* [PARTS OF THE EXERCISE]
[a] Decide whether each statement agrees with the ETF announcement, answering yes or no and quoting the words of the announcement that settle it: (i) The ETF is set to launch in the second quarter of 2021. (ii) In transition cycles, the ETF moves to cash. (iii) The opening day pricing is $25.00 per share.
[b] Extract the part of the ETF announcement starting with "Would you like to follow" and going on through "is unmistakably impressive.".

* [READING TEXT]
+ + + +
Turner Capital TQA ETF
See if you can answer Yes to any of the following questions:
Are you a non-US resident, but want to follow our Turner Quant Advantage model?
Do you have investment capital that is not tax-deferred?
Do you have less than the $250,000 minimum account size, but would like to follow the Turner Quant Advantage model?
Do you have less than the $100,000 minimum account size to work with Turner Capital?
Would you like to have a taxable portfolio ‘act’ like a buy-and-hold IRA, that follows the Turner Quant Advantage model; meaning that all capital gains are tax-deferred indefinitely*?
If you live outside the US, can you buy and hold US stock market equities, specifically ETFs, in your personal investment portfolio?
Would you like to follow the Turner Quant Advantage model inside your personal portfolio at your current broker (e.g., Fidelity, Schwab, e-Trade, Vanguard, InteractiveBrokers, etc.)?
* According to current tax laws
If you answered Yes to any of to any of the above question, then please read on...
We will be launching an ETF in the first quarter of 2021 that will follow our TQA (Turner Quant Advantage) model. While past performance does not guarantee future returns, the TQA model has had a stellar year. Even though this strategy is only a little over one year old, its approach to whipsawing markets and the potential of a massive bear market, is unmistakably impressive.
The TQA ETF holds up to 20, strong growth stocks in bull cycles, moves to cash in transition cycles and holds 2x-leveraged index inverse ETFs (that go up when the index falls) in bear cycles.
This ETF is “TAX EFFICIENT”.
Here is what this means…
When you buy a share of the ETF, the capital gains (and losses) incurred by trades executed inside the ETF, do NOT become a taxable event for shareholders; even if the shares are purchased with non-tax deferred capital. When you buy a share of the ETF, your basis is set for that share and when you sell the share, you will be incurring a capital gain or loss, depending on the price at which you sell the share. The very good news is, you can hold the ETF for more than a year and then be taxed (according to now present US laws for US citizens) at a long-term capital gains rate.
The opening day pricing is set at $25.00 per share, but will re-price continuously based on the demand for shares and the NAV (net asset value) of the holdings inside the ETF.
In fact, you will be able to defer taxes on this ETF until you sell your shares. This is an incredible way to participate in an actively traded model that has the goal to grow capital in BOTH bull AND bear markets, without incurring an annual tax consequence on the profits generated in the trading of securities held in the ETF. In a managed account structure, trading results (gains or losses) are realized gains/losses for the client; but, not for shareholders of the ETF. Any gain (or loss) in the share price of the ETF is considered "unrealized" until you sell your shares.
+ + + +
* [MATERIAL PROVIDED]

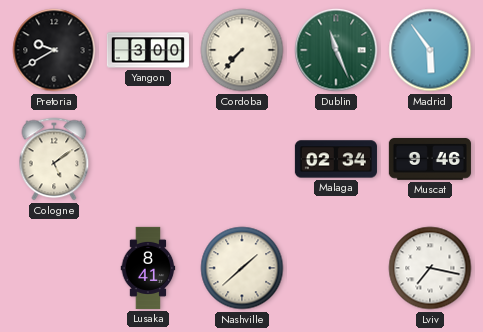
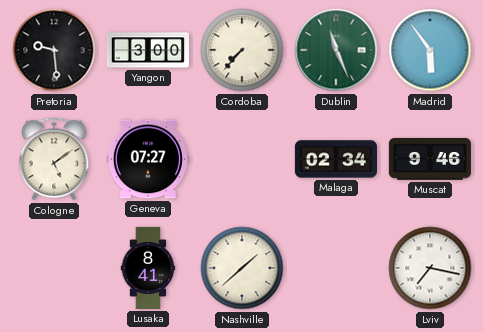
Pretoria: 9:40 -> 9:29
Geneva: none -> 07:27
+ + + +
* [ANSWERS TO THE EXERCISES]
[a]
(i) No: "We will be launching an ETF in the first quarter of 2021"
(ii) Yes: "moves to cash in transition cycles"
(iii) Yes: "The opening day pricing is set at $25.00 per share"

[b]
Would you like to follow the Turner Quant Advantage model inside your personal portfolio at your current broker (e.g., Fidelity, Schwab, e-Trade, Vanguard, InteractiveBrokers, etc.)?
* According to current tax laws
If you answered Yes to any of to any of the above question, then please read on...
We will be launching an ETF in the first quarter of 2021 that will follow our TQA (Turner Quant Advantage) model. While past performance does not guarantee future returns, the TQA model has had a stellar year. Even though this strategy is only a little over one year old, its approach to whipsawing markets and the potential of a massive bear market, is unmistakably impressive.